A Petersburg-based whale watching and charter company documented the white orca in the Inside Passage this summer. It’s been sighted frequently in British Columbia and Washington state as well.
Dennis Rogers, owner of Alaska Sea Adventures, was on a charter trip with eight guests, cruising along Kuiu and Kupreanof islands west of Petersburg. He said they spotted three orcas, including the white one, along Kupreanof Island on August 7.
“It sure made spotting him easy. When they went down underwater, usually they disappear and typically are very hard to follow. But having a white one under the water, you could see him an easy ten feet below the surface, this big white shape moving along there.”
His boat, the Northern Song, was able to stay with the whales. Stephanie Hayes is first mate and a doctoral candidate at the University of Alaska Fairbanks. She got some good photographs for identification.
“I saw kind of a glow under the water and I’m thinking, wow that’s an awfully white killer whale, that’s doing something funny,” Hayes said. “And no, it was just genuinely the white killer whale. And it popped up and you could hear an audible gasp from everybody on the bow, going oh my gosh what are we seeing here. It was really incredible.”
This orca was born in 2018. Researchers assigned it catalog number 46B1B based on its lineage. But it’s nickname is more poetic. It’s called Tl’uk, a Coast Salish word for “moon.” Tl’uk is a greyish moon color, without the typical black and white pattern. It also has some intricate markings visible near its dorsal fin, which help to identify it.
Scientists call animals like this “leucistic,” which is a different inherited condition from albinism.
Jared Towers, a killer whale researcher with Fisheries and Oceans Canada said Tl’uk “is not quite pure white and it doesn’t have the pink eyes that would indicate albinism. There’s a possibility that it has some kind of rare condition which includes partial albinism, but I think it’s probably more so a lack of pigment, which is much more common.”
Still, Towers calls this animal quite rare, with just two currently alive and five or six documented in this whale population in the last 80 years or so. Others have been documented closer to Russia.
This whale’s mother and grandmother have ranged up and down the Pacific coast. The family is more commonly seen around Vancouver Island. Towers believes it’s the first trip for this 2-year-old into Alaska waters.
“I think it’s great that the little guy has been seen up there,” Towers said. “He seems to be healthy every time I’ve seen him, he’s looking pretty good and again, not surprising that he has shown up. The family has a long sightings history in that area, as well as BC and Puget Sound, Washington and even as far south as Oregon.”
He notes killer whales travel quickly, and it’s likely this group could be seen back near Vancouver Island in just a couple weeks.

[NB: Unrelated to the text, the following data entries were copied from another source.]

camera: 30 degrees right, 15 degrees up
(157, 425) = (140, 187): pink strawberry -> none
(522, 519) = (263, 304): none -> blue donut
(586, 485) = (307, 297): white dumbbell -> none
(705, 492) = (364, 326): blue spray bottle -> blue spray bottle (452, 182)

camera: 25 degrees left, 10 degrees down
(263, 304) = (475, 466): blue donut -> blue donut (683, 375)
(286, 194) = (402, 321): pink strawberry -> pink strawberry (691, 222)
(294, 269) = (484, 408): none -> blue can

There are multiple, distinct types of orcas, which eat different foods. Resident whales focus on fish. Rare, offshore orcas are shark eaters. But this animal belongs to the meat eaters, or Bigg’s killer whales, also called transients. They feast on porpoises, dolphins, sea lions and seals.

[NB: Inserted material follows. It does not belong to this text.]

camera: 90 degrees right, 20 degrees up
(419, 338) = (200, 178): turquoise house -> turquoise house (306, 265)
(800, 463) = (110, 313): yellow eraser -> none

This pod was also observed swimming the shoreline of Mitkof Island near Petersburg. The Northern Song’s Hayes was able to get more photographs, closer to Petersburg, and observed some feeding.
“So right outside Sandy Beach the pod was making a kill, presumably on seals,” Hayes said. “And then right off of City Creek, we were able to watch the pod make what looked like another kill, another hunt in that area also.”
Sightings have continued near Petersburg, drawing photographers and whale enthusiasts to the Frederick Sound shoreline.